# [Exercise details]
Pick out each line of the data that contains the word "Cookies".

Data extracted from a collection:
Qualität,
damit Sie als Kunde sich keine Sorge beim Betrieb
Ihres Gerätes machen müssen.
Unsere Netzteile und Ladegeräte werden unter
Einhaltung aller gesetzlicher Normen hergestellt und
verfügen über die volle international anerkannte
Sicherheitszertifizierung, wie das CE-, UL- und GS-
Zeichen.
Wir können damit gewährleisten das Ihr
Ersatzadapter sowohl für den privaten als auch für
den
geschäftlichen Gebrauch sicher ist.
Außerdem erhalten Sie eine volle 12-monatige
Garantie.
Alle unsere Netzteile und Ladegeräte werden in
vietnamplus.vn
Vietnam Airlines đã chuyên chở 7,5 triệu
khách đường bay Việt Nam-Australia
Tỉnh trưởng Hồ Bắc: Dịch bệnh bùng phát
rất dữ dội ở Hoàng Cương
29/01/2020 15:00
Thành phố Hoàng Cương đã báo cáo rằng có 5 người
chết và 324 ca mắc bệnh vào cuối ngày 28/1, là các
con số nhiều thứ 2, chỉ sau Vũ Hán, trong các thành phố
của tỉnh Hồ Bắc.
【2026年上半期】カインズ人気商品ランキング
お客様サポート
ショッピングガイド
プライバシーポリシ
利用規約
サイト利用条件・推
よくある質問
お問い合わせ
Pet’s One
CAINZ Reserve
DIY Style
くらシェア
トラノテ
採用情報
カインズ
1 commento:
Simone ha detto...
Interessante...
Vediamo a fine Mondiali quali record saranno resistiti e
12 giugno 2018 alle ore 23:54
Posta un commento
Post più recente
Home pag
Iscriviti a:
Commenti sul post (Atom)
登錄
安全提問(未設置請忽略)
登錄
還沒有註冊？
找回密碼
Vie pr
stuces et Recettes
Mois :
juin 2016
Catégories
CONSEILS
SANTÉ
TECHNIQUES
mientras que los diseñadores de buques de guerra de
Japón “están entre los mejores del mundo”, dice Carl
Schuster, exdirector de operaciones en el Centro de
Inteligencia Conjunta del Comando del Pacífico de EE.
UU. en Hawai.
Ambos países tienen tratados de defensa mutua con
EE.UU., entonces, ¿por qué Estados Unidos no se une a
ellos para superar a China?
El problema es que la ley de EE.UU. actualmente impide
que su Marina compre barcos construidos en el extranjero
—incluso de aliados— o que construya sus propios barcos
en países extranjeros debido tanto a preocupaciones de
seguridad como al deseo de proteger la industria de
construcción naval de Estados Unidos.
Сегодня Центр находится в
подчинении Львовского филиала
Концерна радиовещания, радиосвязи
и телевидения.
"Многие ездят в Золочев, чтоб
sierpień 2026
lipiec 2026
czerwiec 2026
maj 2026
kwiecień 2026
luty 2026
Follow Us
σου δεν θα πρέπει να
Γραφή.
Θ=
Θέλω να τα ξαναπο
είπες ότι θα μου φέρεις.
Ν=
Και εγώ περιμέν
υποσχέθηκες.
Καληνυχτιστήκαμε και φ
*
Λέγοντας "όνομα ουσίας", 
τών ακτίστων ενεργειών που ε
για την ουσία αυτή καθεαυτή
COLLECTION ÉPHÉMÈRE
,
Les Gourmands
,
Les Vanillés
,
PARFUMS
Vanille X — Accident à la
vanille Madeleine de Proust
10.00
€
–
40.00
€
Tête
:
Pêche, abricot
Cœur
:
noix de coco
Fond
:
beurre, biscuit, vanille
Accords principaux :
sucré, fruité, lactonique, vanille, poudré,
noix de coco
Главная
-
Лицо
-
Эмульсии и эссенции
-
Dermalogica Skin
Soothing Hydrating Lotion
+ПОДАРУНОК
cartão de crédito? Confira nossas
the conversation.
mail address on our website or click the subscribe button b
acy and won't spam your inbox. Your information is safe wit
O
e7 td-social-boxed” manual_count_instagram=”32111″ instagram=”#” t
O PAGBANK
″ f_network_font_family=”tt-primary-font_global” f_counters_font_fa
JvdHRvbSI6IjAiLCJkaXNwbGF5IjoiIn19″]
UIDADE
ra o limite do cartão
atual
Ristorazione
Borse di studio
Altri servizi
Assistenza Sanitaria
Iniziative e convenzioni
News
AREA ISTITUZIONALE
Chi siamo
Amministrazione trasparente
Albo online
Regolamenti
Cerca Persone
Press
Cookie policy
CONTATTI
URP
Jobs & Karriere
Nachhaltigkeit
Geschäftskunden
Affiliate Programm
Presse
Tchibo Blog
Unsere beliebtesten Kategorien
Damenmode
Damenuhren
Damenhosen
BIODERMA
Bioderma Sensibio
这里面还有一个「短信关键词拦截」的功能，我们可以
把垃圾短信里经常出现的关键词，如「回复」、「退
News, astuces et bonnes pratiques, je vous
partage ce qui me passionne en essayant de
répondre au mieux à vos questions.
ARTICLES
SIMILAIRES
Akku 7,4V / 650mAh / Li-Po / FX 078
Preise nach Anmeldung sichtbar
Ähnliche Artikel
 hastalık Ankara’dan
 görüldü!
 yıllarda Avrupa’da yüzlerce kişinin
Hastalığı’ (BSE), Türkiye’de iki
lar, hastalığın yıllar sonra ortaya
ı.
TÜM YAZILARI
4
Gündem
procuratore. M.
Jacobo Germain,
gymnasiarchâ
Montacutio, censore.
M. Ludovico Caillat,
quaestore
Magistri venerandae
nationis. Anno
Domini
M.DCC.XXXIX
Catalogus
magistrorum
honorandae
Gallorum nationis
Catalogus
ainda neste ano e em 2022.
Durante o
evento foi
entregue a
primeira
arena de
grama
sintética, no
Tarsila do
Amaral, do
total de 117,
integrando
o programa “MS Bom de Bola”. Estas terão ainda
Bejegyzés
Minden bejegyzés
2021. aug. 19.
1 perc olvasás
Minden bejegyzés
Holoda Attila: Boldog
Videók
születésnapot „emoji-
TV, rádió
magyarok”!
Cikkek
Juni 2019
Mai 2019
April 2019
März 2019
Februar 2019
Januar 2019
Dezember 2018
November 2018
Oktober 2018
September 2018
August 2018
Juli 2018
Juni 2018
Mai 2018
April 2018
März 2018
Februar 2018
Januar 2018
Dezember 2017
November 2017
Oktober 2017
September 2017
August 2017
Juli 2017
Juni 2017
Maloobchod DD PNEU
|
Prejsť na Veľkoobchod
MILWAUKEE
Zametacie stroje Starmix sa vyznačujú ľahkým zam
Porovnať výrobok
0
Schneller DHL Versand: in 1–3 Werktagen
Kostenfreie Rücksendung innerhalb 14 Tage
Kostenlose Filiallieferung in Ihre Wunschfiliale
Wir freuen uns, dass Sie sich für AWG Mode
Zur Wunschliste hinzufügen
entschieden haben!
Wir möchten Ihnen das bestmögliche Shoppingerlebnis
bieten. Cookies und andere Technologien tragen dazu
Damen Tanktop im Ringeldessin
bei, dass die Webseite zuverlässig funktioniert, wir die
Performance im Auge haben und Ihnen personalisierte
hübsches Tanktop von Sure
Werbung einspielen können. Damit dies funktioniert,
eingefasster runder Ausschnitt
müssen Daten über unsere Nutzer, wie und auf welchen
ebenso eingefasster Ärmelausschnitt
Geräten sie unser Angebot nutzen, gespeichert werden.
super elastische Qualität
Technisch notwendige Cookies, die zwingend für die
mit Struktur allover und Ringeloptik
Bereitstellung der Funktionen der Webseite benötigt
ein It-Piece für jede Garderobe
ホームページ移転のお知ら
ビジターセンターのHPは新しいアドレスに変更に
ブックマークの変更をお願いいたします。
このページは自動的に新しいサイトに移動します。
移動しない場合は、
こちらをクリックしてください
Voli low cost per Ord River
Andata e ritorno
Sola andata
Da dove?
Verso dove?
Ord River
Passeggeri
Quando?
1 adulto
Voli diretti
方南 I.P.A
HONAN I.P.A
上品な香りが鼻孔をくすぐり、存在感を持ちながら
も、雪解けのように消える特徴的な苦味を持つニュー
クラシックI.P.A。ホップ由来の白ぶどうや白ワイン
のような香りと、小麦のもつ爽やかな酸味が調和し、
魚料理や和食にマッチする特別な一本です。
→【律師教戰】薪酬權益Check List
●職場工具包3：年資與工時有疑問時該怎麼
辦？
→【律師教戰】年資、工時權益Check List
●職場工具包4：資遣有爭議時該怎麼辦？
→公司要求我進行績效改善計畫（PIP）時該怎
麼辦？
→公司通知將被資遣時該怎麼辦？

# [Response to the exercise]
bieten. Cookies und andere Technologien tragen dazu
Technisch notwendige Cookies, die zwingend für die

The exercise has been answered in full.